**Problem to solve**
Having located the line with "25 113 5590", repeat it and all remaining lines of the records exactly. Pictures do not belong in the answer.
*** Begin section ***
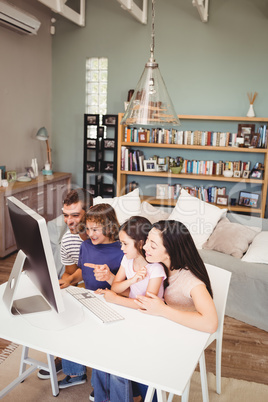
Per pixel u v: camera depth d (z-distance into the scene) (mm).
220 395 2266
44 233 1376
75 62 6039
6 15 4500
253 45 5309
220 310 2061
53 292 1470
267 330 3080
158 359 1389
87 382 2332
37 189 5152
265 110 5406
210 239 3729
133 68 5805
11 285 1761
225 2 5301
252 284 3154
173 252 1749
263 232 3676
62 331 1570
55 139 6359
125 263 2004
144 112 2248
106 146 5832
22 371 2244
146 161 5691
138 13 5250
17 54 5238
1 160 5141
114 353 1419
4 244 4430
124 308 1777
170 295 1843
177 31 5535
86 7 5828
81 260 2150
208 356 2695
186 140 5484
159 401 1377
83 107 6141
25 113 5590
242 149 5191
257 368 2594
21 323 1631
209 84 5543
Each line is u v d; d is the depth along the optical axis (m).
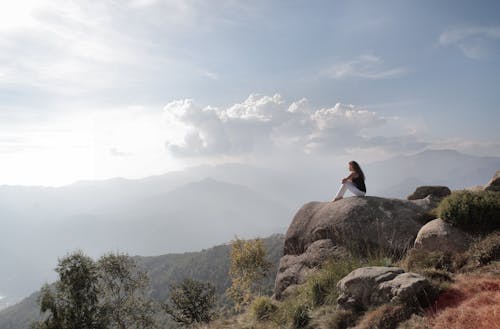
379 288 7.54
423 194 16.48
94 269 29.53
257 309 12.26
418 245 10.66
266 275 28.66
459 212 10.02
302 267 14.44
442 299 6.89
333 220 14.30
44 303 26.75
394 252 12.32
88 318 27.16
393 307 6.95
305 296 10.18
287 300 11.49
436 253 9.69
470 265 8.57
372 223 13.36
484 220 9.77
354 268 10.09
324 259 13.63
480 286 6.91
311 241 15.01
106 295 32.16
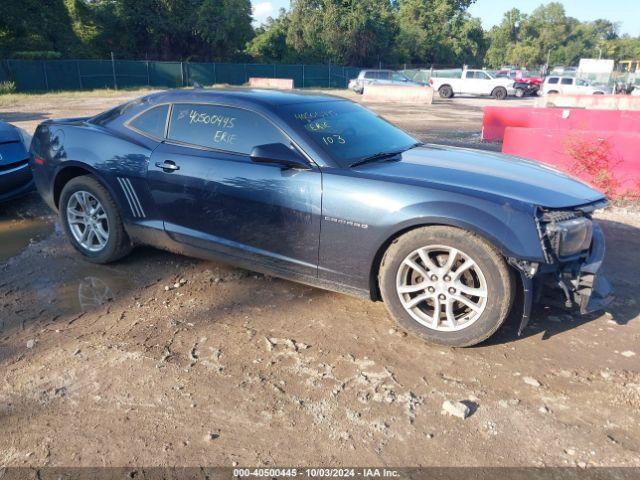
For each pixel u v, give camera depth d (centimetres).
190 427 259
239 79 4256
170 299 396
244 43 5503
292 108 386
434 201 313
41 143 478
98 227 454
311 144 357
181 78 3959
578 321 365
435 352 327
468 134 1373
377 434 256
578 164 720
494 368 310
*** End section ***
**Written response**
25 113 5590
242 149 5191
257 368 2594
21 323 1631
209 84 5543
Each line is u v d; d is the depth along the optical axis (m).
379 288 7.54
423 194 16.48
94 269 29.53
257 309 12.26
418 245 10.66
266 275 28.66
459 212 10.02
302 267 14.44
442 299 6.89
333 220 14.30
44 303 26.75
394 252 12.32
88 318 27.16
393 307 6.95
305 296 10.18
287 300 11.49
436 253 9.69
470 265 8.57
372 223 13.36
484 220 9.77
354 268 10.09
324 259 13.63
480 286 6.91
311 241 15.01
106 295 32.16
For each pixel u v, give camera depth d (centimetres).
190 427 259
239 79 4256
170 299 396
244 43 5503
292 108 386
434 201 313
41 143 478
98 227 454
311 144 357
181 78 3959
578 321 365
435 352 327
468 134 1373
377 434 256
578 164 720
494 368 310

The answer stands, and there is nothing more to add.